### Exercise aim
Across the whole listing, copy out every line that includes the string "myObject".

### Dataset records

════════════════

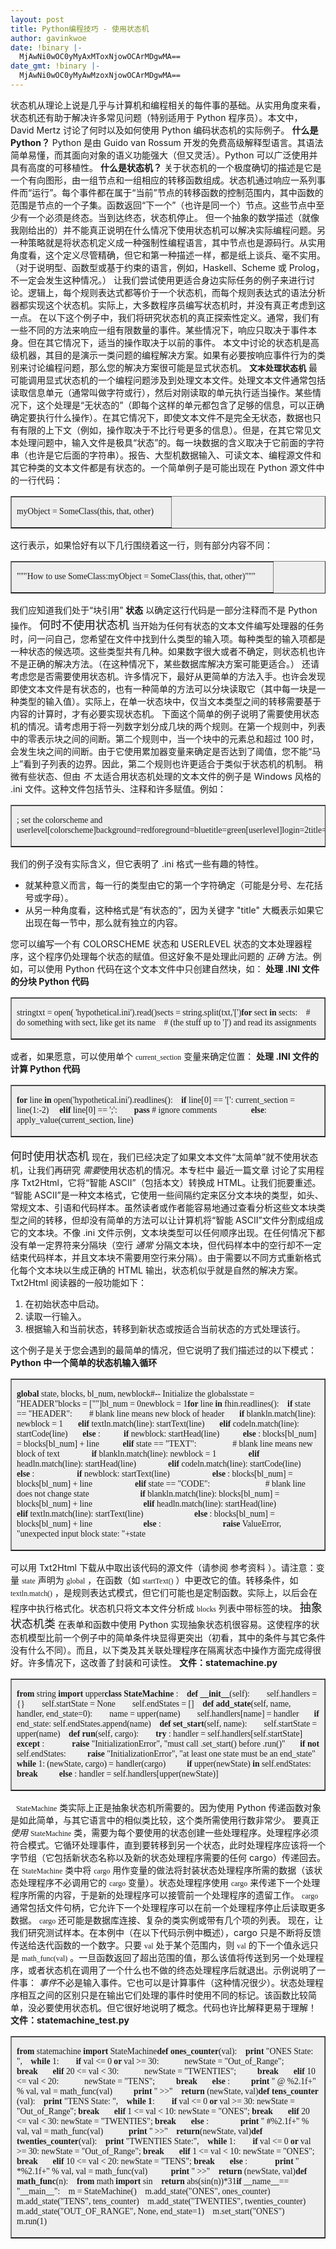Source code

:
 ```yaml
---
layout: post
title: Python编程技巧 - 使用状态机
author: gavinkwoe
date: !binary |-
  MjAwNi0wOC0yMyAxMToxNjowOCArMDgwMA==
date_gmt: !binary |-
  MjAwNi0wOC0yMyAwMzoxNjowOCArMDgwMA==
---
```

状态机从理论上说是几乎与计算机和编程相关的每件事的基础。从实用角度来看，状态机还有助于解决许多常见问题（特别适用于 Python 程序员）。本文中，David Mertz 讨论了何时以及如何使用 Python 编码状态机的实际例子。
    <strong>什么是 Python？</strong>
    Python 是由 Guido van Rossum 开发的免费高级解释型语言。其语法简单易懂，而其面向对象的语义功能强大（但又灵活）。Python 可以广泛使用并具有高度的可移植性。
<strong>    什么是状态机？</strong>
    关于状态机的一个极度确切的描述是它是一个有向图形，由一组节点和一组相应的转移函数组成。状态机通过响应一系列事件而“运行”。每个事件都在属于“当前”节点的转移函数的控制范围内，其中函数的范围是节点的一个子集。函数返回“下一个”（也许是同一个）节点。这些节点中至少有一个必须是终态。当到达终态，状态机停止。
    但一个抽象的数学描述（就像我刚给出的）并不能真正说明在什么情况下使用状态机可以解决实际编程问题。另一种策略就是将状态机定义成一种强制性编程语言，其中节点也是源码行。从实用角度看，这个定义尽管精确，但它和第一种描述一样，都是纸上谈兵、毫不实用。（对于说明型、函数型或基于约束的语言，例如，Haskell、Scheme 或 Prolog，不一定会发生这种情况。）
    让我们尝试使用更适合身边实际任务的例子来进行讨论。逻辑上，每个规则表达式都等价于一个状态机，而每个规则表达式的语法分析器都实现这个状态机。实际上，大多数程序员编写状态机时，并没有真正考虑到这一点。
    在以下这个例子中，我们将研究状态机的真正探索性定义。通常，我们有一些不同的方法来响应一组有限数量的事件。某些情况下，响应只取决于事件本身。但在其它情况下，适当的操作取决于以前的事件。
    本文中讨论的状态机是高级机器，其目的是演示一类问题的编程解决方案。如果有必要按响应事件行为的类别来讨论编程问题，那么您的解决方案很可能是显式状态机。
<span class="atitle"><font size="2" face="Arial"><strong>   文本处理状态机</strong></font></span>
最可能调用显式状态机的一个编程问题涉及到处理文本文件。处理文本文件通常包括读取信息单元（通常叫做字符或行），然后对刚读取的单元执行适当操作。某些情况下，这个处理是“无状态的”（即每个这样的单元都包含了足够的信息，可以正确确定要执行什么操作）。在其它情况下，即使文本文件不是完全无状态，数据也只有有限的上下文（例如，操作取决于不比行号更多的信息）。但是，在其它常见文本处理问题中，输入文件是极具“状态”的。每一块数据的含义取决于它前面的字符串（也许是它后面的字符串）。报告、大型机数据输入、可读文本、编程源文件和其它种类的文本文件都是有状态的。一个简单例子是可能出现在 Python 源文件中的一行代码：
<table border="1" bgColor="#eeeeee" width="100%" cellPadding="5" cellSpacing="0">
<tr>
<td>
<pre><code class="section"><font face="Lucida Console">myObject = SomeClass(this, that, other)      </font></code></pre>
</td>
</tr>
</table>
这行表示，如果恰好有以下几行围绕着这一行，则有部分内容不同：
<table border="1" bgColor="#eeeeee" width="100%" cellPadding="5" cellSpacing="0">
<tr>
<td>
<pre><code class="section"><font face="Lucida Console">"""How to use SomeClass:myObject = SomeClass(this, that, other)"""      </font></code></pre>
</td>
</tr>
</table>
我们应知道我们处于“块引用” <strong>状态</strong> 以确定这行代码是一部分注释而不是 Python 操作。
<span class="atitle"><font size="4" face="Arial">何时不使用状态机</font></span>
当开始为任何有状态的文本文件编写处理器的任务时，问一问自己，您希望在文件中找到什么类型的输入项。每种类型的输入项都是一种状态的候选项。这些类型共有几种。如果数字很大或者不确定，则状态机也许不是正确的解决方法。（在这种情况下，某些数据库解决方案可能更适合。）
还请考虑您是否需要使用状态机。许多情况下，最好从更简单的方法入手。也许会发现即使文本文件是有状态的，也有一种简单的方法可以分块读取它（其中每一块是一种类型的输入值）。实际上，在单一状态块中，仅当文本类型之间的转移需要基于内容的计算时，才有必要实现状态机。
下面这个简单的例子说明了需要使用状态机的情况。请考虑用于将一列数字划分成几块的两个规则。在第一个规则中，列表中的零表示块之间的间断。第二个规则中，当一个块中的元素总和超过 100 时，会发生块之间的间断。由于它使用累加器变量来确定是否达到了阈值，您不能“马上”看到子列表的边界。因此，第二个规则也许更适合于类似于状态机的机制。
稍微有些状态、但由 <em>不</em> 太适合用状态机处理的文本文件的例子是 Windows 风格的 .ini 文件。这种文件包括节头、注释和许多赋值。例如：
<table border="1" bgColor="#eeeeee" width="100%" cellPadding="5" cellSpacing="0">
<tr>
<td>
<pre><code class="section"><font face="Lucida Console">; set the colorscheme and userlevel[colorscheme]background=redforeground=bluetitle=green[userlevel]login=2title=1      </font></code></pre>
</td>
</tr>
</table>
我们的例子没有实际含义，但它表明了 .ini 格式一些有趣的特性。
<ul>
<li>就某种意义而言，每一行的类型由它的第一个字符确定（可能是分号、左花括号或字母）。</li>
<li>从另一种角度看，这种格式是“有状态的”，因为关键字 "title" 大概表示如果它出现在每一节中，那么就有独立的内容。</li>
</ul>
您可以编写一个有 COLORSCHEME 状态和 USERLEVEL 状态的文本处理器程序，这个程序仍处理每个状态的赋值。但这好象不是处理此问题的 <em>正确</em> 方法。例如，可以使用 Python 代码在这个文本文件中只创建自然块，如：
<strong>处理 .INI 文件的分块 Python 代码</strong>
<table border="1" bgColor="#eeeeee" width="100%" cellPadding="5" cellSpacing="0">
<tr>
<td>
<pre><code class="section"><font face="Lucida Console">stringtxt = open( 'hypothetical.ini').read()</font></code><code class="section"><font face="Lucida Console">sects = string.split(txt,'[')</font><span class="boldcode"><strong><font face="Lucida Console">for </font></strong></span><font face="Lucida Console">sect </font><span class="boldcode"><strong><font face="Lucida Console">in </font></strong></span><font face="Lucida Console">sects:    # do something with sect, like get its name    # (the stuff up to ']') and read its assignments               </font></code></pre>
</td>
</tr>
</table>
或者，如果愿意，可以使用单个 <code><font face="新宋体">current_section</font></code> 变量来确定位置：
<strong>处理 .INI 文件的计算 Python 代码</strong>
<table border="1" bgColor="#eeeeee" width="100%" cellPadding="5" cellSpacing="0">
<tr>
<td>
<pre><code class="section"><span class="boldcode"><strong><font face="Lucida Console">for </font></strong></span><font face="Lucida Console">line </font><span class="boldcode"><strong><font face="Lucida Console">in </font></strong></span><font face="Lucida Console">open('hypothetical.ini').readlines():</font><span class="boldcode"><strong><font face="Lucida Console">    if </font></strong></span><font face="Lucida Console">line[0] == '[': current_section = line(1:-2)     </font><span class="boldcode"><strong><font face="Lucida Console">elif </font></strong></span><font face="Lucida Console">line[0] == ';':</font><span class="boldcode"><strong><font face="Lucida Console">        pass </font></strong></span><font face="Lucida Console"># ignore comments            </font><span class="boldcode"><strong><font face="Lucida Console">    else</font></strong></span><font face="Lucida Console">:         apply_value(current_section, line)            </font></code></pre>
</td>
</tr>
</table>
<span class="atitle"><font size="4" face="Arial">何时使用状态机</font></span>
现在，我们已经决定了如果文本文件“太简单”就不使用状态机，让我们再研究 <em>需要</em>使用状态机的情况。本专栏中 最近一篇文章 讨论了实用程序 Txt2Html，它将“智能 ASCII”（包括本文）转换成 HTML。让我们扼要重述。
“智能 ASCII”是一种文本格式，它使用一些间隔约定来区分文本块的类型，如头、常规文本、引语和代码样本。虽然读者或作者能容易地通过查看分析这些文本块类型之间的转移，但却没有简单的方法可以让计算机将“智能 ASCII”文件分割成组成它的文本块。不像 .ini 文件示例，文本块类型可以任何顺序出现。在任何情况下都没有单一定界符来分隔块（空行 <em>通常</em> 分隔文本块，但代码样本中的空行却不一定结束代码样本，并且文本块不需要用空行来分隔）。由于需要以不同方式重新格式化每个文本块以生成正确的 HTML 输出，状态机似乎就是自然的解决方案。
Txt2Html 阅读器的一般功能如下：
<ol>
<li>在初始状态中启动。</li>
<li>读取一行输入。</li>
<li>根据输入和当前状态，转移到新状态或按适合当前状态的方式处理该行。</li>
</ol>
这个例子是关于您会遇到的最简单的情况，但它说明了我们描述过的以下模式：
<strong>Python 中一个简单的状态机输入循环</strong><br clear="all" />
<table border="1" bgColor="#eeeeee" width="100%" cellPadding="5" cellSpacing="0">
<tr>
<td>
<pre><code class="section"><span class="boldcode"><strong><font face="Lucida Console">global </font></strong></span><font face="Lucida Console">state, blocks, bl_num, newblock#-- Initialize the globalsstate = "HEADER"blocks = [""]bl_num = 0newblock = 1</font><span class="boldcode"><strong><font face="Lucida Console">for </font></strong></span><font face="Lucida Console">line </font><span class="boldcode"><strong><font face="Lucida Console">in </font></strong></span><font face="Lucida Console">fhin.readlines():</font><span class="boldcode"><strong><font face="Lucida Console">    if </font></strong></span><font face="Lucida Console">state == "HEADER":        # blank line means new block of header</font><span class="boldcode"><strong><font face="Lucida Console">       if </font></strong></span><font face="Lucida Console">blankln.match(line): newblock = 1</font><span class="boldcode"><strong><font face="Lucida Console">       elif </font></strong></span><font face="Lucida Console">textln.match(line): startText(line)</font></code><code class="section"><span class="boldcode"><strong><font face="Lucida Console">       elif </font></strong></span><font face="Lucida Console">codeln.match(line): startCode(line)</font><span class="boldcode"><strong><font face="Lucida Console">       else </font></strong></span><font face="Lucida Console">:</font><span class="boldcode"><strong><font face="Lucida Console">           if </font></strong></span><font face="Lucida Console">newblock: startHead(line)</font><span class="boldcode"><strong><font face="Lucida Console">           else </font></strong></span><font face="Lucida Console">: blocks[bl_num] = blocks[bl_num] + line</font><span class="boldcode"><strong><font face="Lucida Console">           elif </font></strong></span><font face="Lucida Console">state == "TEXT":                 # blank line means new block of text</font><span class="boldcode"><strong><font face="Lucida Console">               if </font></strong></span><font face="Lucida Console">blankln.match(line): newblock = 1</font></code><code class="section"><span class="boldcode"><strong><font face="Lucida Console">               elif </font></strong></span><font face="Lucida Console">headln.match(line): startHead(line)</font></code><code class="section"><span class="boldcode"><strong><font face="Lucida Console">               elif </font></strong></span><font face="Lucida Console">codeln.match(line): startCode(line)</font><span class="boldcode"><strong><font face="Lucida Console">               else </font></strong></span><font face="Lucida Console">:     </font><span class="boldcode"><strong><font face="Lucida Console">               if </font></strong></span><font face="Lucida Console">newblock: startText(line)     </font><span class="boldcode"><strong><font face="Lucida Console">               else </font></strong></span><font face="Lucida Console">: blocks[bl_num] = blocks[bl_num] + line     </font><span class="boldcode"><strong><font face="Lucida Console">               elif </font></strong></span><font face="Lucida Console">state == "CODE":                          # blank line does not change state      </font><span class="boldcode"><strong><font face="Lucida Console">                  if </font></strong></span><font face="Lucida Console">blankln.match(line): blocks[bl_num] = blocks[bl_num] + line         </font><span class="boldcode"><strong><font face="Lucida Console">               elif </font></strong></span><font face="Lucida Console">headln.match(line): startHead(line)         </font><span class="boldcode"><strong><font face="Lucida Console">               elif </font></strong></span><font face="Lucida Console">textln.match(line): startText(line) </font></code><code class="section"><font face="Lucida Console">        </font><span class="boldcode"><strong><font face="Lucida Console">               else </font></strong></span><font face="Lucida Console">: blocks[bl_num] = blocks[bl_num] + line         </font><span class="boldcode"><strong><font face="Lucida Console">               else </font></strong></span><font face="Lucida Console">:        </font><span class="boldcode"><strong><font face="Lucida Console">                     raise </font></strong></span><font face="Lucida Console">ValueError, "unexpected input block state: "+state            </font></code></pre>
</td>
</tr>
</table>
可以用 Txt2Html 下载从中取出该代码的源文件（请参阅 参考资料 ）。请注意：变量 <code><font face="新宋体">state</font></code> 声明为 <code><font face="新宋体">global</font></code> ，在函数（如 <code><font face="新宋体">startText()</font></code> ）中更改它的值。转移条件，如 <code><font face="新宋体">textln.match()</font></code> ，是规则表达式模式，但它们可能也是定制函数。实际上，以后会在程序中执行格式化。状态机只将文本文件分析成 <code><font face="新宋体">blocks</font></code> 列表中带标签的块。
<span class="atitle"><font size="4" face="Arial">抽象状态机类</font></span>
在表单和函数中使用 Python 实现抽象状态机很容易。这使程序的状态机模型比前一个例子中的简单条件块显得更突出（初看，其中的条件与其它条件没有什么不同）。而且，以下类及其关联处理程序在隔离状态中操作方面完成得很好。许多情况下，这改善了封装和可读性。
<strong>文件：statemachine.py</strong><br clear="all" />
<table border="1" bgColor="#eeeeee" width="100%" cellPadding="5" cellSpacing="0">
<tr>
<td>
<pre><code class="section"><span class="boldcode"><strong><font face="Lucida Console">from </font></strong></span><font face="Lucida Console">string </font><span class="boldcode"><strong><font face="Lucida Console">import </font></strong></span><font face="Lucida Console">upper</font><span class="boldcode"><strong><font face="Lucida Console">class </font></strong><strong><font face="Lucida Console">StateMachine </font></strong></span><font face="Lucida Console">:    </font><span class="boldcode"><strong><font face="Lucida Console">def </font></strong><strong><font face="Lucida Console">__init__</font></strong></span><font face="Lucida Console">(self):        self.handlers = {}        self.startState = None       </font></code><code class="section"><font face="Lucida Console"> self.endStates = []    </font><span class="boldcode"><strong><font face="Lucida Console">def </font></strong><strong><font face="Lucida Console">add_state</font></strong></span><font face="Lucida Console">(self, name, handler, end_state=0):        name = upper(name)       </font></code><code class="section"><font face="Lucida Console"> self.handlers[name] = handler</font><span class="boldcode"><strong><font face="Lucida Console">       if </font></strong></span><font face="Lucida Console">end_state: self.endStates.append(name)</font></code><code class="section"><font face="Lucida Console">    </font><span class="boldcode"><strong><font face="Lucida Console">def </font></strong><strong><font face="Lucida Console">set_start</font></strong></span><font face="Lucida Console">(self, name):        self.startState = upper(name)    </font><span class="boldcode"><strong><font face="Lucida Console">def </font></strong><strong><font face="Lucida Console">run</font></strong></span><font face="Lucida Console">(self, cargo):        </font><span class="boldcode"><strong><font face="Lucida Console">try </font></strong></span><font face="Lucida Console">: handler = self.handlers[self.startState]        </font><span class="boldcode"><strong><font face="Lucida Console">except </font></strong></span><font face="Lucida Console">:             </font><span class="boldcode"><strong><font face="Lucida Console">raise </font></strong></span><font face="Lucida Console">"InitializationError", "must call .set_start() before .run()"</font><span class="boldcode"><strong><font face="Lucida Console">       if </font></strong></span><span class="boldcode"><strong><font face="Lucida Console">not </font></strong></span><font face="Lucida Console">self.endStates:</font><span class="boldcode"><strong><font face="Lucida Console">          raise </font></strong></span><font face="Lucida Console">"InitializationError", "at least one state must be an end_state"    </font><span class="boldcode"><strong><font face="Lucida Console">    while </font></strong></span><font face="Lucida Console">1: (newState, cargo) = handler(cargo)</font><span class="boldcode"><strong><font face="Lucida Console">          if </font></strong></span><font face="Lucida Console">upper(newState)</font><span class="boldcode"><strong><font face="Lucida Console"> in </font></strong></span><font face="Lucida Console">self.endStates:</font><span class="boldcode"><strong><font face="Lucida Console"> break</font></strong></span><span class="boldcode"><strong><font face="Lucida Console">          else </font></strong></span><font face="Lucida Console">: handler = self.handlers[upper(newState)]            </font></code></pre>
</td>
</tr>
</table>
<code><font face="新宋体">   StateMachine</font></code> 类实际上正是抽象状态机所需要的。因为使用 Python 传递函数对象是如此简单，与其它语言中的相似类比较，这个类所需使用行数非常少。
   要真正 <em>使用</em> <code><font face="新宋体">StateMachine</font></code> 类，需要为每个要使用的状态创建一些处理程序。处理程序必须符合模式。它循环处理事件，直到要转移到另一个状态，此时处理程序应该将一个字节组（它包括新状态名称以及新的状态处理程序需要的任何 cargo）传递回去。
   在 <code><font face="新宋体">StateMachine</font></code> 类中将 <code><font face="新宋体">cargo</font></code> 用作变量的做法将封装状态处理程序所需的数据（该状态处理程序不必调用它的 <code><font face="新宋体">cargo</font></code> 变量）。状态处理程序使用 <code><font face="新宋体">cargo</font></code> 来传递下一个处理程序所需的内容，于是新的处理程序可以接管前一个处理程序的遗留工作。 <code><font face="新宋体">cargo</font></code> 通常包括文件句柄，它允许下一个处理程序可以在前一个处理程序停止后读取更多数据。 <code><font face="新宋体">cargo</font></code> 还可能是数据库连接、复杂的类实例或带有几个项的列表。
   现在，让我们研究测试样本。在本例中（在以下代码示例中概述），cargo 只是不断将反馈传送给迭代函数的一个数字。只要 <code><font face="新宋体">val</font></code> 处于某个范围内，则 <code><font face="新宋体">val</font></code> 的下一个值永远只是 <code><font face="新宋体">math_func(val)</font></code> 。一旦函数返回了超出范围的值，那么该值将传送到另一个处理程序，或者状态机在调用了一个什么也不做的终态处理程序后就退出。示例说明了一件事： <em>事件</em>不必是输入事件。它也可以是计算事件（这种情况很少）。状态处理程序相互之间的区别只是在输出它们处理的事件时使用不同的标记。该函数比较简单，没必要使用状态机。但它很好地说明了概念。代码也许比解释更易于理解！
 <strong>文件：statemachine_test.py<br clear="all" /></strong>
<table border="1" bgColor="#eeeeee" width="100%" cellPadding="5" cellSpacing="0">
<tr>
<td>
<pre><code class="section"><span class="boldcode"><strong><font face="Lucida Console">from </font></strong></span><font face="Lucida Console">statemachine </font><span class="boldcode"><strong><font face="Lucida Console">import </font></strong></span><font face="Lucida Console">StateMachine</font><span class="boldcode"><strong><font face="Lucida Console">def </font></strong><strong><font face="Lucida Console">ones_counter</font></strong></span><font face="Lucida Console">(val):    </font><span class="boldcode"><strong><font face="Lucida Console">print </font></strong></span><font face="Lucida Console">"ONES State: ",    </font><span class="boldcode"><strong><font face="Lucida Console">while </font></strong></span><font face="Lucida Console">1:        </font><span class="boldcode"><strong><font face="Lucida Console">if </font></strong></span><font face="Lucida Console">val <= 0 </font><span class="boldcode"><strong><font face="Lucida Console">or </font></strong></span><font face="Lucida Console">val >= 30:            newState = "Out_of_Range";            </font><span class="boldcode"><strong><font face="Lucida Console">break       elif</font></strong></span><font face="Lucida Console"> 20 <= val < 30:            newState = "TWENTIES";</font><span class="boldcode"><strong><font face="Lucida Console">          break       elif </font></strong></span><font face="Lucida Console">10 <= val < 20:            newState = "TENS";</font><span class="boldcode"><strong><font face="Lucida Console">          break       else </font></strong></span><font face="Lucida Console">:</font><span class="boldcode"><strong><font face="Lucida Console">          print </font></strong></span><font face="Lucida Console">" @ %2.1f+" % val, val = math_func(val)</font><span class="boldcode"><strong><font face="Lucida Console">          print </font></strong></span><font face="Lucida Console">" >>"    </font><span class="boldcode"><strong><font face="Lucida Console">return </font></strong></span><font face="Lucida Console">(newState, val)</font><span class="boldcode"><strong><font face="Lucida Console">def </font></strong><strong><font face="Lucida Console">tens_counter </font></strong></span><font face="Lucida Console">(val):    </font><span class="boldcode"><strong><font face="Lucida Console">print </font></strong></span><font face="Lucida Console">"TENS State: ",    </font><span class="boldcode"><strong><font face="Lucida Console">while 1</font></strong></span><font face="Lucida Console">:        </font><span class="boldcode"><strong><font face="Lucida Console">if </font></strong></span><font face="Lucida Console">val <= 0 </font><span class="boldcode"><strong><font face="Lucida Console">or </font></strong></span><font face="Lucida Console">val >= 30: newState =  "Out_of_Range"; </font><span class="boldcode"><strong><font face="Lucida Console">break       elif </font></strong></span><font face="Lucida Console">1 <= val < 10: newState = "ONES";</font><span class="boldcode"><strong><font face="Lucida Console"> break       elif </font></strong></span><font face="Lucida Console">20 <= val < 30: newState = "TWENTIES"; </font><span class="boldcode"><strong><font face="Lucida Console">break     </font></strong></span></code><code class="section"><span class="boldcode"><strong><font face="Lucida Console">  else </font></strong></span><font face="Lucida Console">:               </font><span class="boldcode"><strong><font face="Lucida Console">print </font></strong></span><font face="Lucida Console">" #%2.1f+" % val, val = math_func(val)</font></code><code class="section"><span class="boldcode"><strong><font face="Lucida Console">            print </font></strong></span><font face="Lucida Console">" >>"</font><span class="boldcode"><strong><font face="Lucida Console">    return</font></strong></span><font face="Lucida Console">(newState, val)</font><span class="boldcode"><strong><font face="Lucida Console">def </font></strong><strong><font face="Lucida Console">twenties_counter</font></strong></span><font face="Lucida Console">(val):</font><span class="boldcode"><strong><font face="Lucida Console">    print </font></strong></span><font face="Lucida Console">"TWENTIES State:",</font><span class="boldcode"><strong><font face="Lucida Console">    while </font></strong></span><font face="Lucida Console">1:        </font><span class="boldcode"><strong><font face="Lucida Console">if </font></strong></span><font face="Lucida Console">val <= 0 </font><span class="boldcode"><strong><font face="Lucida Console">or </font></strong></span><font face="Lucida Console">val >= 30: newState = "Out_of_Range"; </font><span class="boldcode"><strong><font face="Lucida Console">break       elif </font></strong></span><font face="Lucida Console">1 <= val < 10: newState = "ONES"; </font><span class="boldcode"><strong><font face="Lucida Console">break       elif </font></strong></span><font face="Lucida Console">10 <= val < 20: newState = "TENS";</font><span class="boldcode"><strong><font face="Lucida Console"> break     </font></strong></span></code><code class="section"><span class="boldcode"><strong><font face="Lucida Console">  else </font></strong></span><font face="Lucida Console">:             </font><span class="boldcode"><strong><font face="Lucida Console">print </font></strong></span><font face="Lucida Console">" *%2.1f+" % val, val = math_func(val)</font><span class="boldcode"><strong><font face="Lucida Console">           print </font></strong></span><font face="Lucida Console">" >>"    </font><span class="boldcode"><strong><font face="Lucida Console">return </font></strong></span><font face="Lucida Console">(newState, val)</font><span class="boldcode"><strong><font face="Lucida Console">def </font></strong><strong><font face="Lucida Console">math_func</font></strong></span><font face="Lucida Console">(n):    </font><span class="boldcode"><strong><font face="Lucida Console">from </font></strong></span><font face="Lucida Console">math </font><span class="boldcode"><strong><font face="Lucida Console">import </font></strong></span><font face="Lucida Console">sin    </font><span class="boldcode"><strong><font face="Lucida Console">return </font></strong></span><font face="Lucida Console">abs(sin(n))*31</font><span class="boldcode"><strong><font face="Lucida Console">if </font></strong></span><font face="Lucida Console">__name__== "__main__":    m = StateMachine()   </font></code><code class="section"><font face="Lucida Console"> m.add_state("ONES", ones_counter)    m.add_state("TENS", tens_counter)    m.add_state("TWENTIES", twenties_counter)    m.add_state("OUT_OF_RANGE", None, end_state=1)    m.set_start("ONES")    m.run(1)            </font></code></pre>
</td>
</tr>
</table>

════════════════

### Output of the exercise
<pre><code class="section"><font face="Lucida Console">myObject = SomeClass(this, that, other)      </font></code></pre>
<pre><code class="section"><font face="Lucida Console">"""How to use SomeClass:myObject = SomeClass(this, that, other)"""      </font></code></pre>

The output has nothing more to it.